_EXERCICE PROPOSÉ 1_
D'après le texte sur Tammara Thibeault, dans quelle ville suit-elle son master de design urbain ?
_EXERCICE PROPOSÉ 2_
Dites si chaque affirmation concorde avec le texte sur Tammara Thibeault, en citant les mots qui tranchent : (a) Thibeault mesure 1,83 m. (b) Sa licence portait sur l'architecture. (c) Elle a suivi des mineures en espagnol et en mandarin.
_EXERCICE PROPOSÉ 3_
Recopiez à l'identique le passage du texte sur Tammara Thibeault qui débute aux mots « Si vous rencontriez » et se termine après « qu’elle est boxeuse. ».

Si vous rencontriez Tammara Thibeault pour la première fois sans savoir qui elle est, vous auriez probablement l’impression qu’elle pratique un sport à un niveau professionnel. Du haut de ses 1,83 m, Thibeault impose par sa présence physique, mais aussi par l’assurance dans sa démarche, typique des athlètes de haut niveau. Cependant, si vous discutiez simplement avec elle, même en devinant qu’elle est sportive, vous n’imagineriez sans doute pas qu’elle est boxeuse.
Cela s’explique en partie par les idées préconçues que l’on peut avoir sur les athlètes et sur ce que les femmes peuvent ou ne peuvent pas faire — des stéréotypes qu’elle contribue à déconstruire grâce à ses poings — mais aussi parce que Thibeault parle avec autant d’enthousiasme d’architecture, de linguistique ou d’alimentation végétale que de boxe, voire davantage.
Thibeault mène une double vie : elle est à la fois une étudiante en master de design urbain et d’aménagement du territoire à Sheffield, en Angleterre — où elle approfondit son diplôme de licence en linguistique avec des mineures en espagnol et en mandarin — et une des boxeuses les plus prometteuses du moment.

Entrées d'un jeu de données
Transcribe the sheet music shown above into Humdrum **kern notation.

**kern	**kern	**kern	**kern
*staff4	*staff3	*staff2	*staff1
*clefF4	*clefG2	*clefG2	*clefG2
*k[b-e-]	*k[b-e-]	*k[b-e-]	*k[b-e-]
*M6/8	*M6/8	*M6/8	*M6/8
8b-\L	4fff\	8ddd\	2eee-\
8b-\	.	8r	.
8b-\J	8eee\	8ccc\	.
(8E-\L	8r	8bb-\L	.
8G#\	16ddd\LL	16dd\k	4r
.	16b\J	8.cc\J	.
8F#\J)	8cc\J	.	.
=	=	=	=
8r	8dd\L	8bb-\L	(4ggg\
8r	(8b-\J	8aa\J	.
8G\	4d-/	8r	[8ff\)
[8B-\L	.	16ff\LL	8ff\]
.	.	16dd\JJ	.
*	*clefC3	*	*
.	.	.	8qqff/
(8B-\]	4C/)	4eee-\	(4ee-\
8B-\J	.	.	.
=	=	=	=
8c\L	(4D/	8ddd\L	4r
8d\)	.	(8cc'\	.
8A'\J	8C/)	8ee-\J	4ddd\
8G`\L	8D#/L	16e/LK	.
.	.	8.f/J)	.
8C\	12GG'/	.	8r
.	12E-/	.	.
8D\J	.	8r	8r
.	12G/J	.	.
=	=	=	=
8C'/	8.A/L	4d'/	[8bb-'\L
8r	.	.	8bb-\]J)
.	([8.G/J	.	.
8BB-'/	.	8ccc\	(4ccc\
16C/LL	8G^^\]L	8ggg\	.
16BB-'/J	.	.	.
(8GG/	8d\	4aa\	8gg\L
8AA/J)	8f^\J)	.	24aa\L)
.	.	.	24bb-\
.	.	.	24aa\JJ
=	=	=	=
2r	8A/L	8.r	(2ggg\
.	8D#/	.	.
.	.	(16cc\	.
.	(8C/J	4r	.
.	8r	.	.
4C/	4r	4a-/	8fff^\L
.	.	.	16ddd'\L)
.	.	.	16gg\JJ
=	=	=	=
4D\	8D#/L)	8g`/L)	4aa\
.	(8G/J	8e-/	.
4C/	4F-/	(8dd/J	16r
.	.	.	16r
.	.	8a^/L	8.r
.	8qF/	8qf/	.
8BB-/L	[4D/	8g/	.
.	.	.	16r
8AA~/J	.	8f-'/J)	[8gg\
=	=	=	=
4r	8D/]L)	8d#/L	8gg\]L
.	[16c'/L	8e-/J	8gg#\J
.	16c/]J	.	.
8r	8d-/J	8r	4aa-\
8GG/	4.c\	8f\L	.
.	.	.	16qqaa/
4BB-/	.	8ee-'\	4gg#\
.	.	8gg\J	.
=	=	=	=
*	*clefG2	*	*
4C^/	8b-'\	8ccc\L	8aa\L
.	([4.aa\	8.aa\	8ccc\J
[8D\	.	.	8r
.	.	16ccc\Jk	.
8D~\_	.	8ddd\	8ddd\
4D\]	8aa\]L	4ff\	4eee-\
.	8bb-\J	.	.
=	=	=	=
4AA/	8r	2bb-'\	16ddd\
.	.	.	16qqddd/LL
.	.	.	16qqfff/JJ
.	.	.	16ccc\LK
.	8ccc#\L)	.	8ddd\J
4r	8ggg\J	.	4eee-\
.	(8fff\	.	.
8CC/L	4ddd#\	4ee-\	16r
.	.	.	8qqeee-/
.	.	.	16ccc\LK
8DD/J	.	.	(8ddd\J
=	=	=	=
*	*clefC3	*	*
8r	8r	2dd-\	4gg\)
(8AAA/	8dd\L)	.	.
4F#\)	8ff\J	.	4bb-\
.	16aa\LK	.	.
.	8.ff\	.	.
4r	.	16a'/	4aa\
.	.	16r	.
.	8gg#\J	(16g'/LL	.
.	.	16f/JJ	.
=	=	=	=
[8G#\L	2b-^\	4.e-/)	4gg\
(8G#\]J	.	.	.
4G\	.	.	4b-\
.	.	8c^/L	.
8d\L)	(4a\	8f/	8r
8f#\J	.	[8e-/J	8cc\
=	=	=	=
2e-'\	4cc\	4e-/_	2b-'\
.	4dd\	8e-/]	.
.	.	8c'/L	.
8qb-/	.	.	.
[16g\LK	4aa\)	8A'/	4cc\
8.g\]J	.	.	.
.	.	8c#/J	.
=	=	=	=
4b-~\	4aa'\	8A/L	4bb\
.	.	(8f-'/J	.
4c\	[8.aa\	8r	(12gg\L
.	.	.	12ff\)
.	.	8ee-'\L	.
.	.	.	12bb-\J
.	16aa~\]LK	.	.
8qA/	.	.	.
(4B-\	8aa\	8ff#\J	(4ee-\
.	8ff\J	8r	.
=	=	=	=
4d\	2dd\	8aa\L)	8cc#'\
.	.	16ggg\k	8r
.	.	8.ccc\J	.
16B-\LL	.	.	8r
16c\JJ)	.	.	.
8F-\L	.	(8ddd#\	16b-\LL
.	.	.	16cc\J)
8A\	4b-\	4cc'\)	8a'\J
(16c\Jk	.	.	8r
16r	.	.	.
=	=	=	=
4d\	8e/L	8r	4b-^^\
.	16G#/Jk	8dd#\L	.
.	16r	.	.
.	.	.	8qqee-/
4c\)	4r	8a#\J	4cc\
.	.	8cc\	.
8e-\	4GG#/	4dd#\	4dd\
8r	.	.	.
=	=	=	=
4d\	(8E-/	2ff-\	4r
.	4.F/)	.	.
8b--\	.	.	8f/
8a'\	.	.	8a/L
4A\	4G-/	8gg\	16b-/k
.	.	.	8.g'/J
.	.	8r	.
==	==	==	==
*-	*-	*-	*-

_RÉPONSE ATTENDUE 1_
À Sheffield, en Angleterre.

_RÉPONSE ATTENDUE 2_
(a) Oui : « Du haut de ses 1,83 m ».
(b) Non : « son diplôme de licence en linguistique ».
(c) Oui : « avec des mineures en espagnol et en mandarin ».

_RÉPONSE ATTENDUE 3_
Si vous rencontriez Tammara Thibeault pour la première fois sans savoir qui elle est, vous auriez probablement l’impression qu’elle pratique un sport à un niveau professionnel. Du haut de ses 1,83 m, Thibeault impose par sa présence physique, mais aussi par l’assurance dans sa démarche, typique des athlètes de haut niveau. Cependant, si vous discutiez simplement avec elle, même en devinant qu’elle est sportive, vous n’imagineriez sans doute pas qu’elle est boxeuse.